#### WHAT TO PRODUCE
Answer with one number: the count of lines in this material that hold the word "pixels".

[[ THE RECORDS open ]]

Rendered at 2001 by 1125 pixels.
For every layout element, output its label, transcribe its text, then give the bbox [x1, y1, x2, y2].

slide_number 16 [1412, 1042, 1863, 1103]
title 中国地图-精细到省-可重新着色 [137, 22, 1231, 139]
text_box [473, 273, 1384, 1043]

[[ THE RECORDS closed ]]
[[ THE RECORDS open ]]

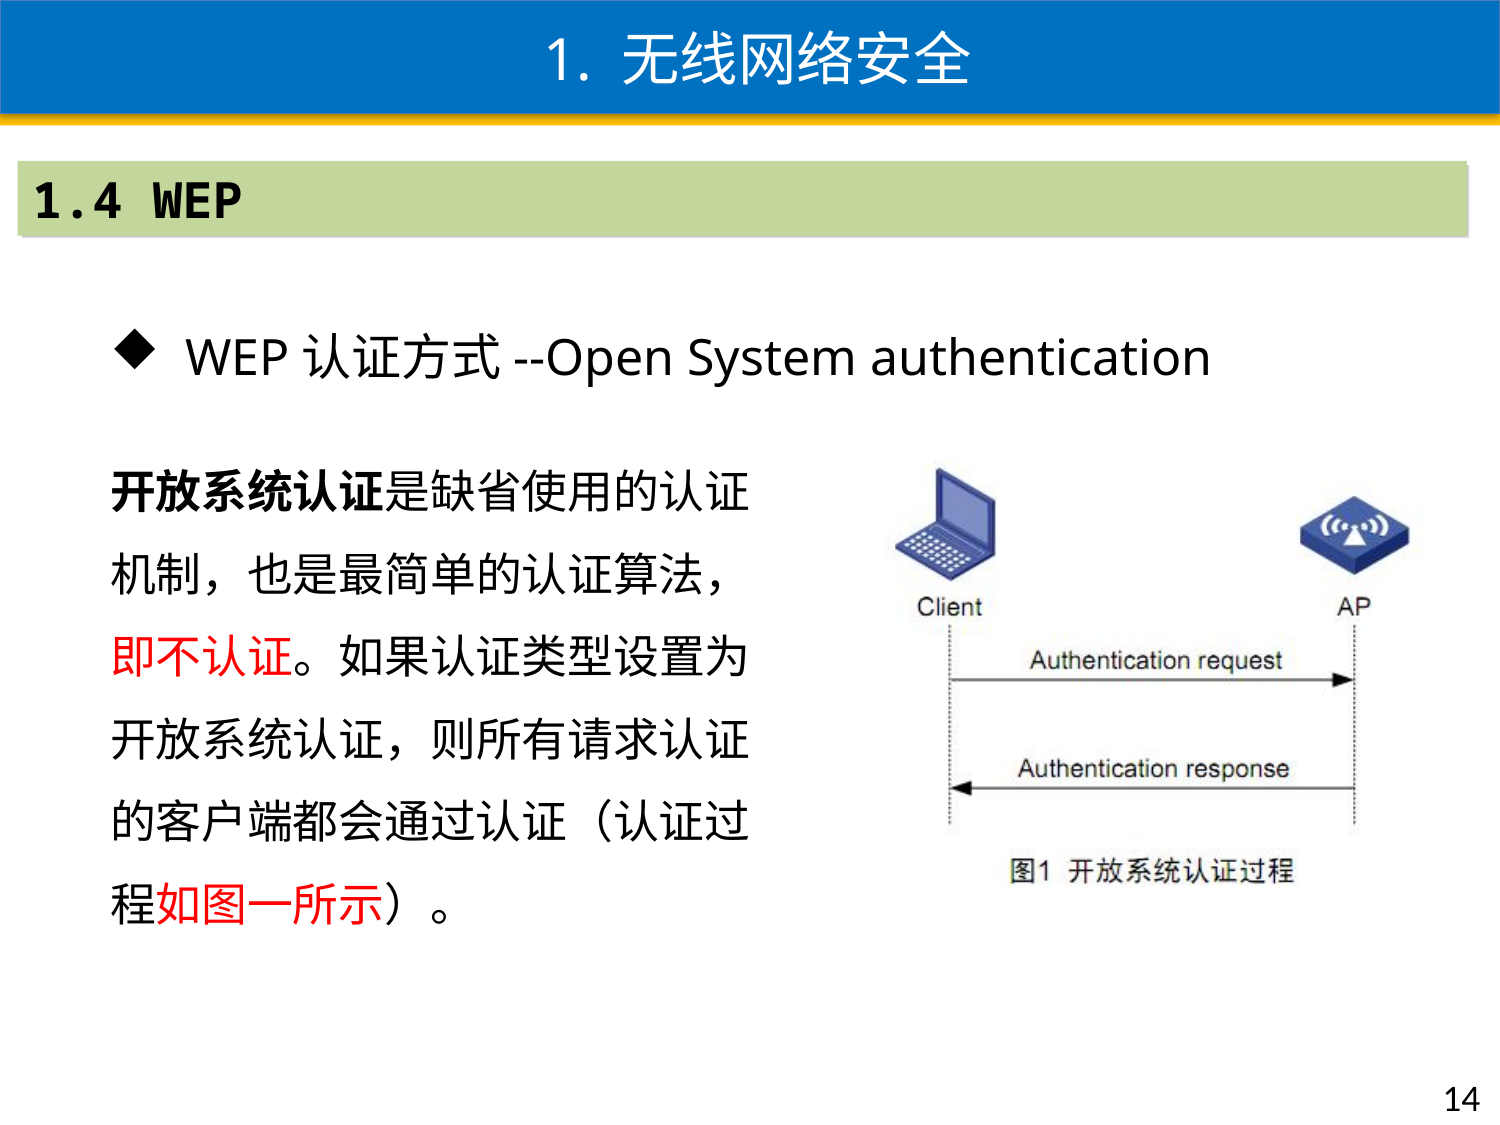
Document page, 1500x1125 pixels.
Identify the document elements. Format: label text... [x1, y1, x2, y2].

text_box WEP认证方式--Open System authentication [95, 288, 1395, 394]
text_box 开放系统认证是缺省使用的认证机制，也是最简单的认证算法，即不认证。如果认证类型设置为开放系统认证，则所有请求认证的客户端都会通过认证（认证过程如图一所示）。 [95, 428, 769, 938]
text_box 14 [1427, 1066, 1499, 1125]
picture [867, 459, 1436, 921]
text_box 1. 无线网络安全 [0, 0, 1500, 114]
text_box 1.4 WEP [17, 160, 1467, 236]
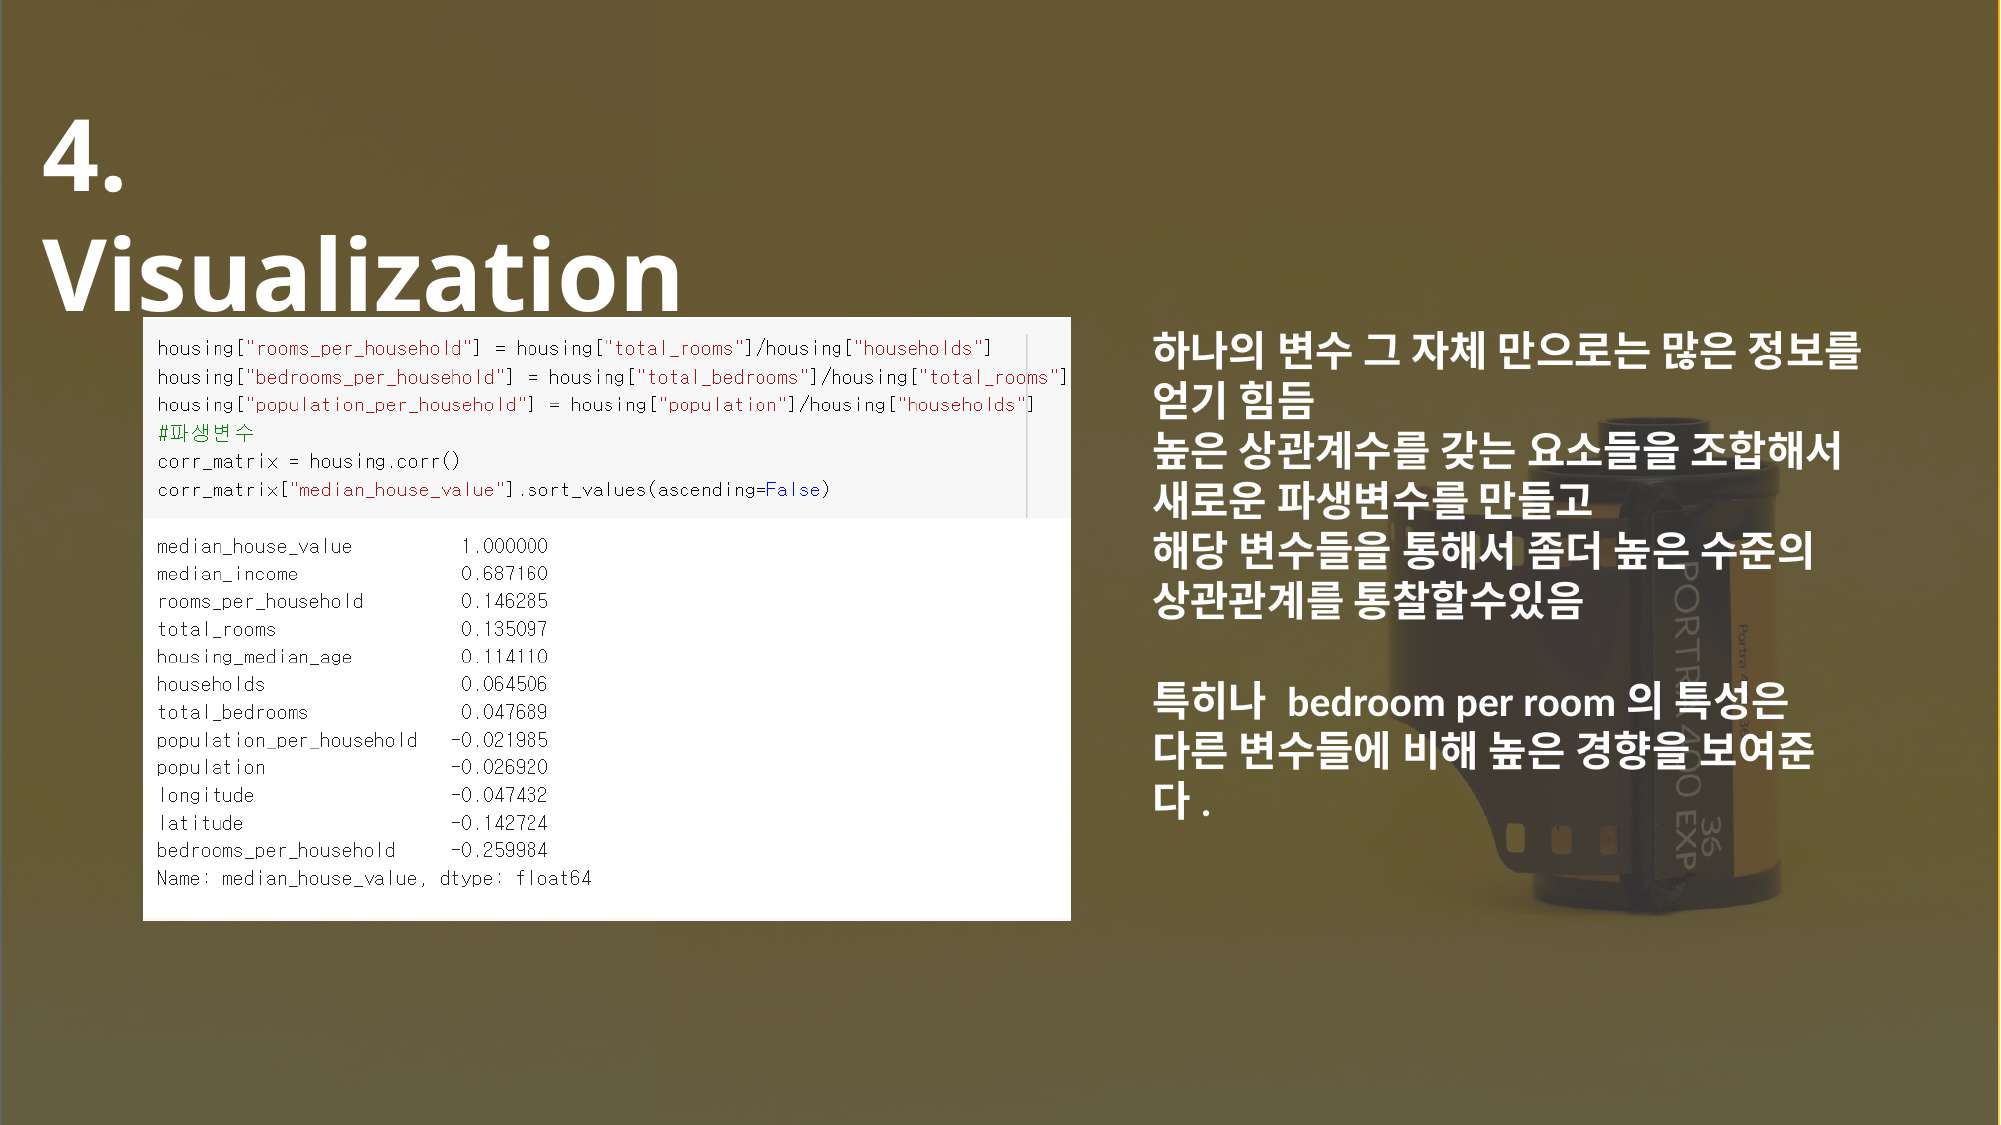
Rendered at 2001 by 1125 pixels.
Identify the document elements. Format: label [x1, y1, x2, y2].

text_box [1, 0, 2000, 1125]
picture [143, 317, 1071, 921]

[[ THE RECORDS closed ]]
[[ THE RECORDS open ]]

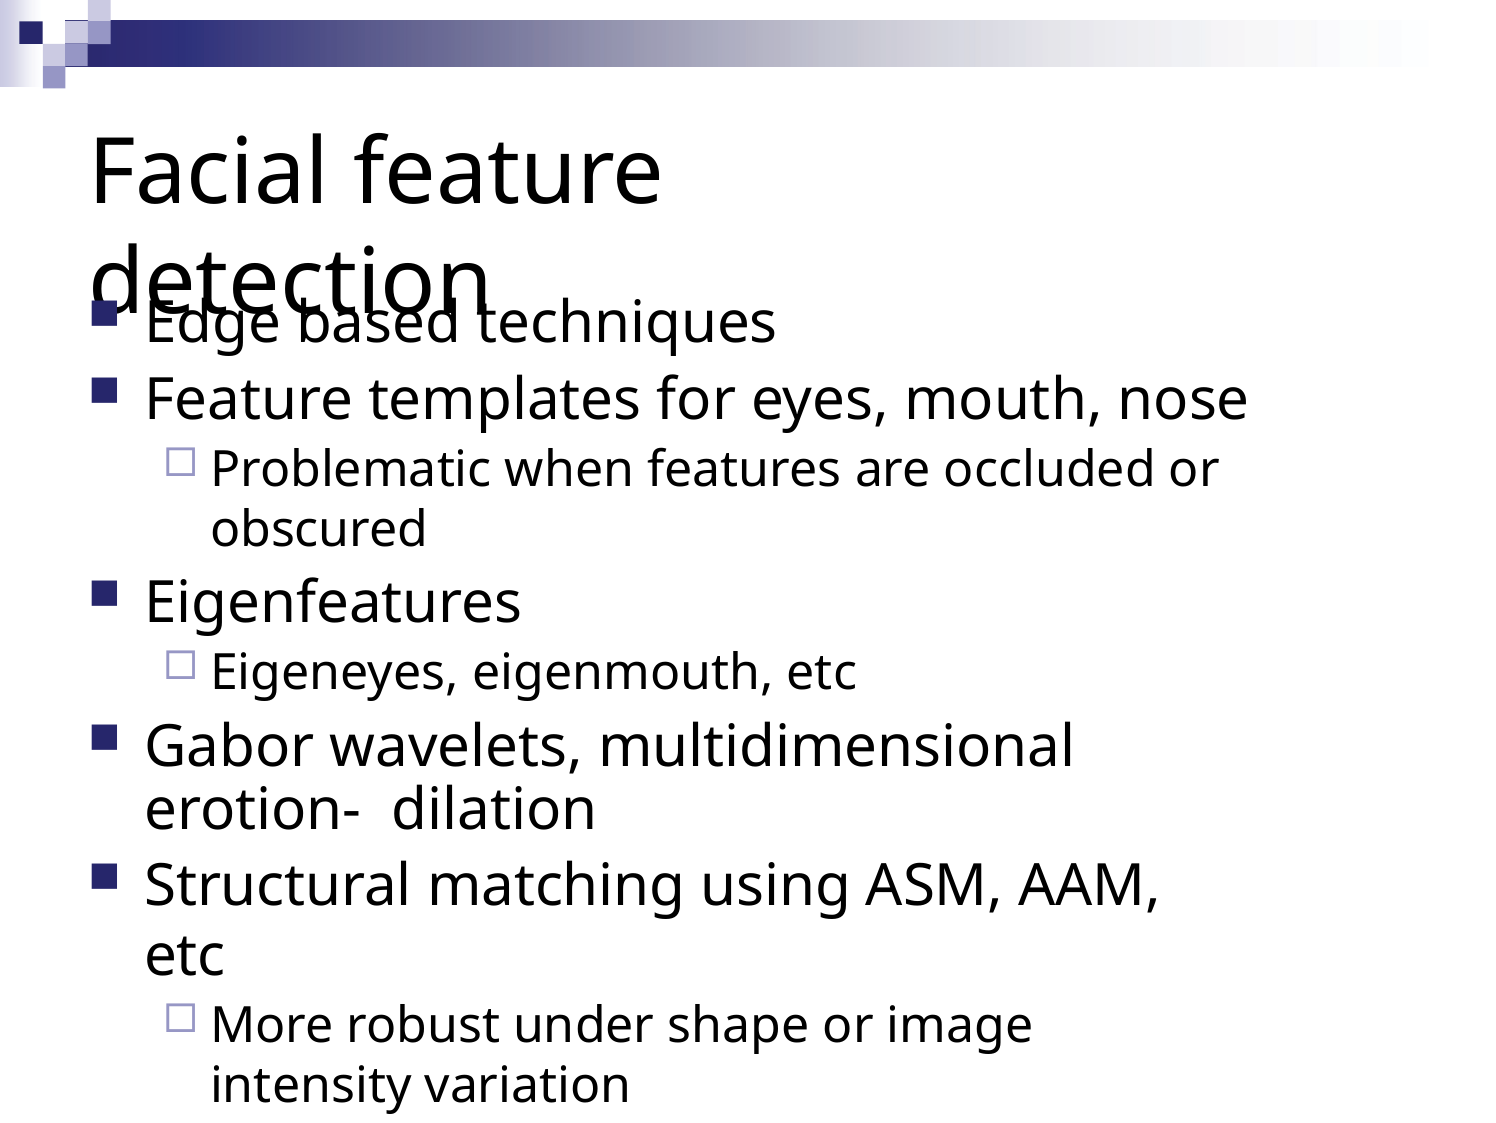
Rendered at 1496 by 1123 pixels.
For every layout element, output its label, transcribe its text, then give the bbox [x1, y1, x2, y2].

[[ THE RECORDS closed ]]

#### RESPONSE AREA
4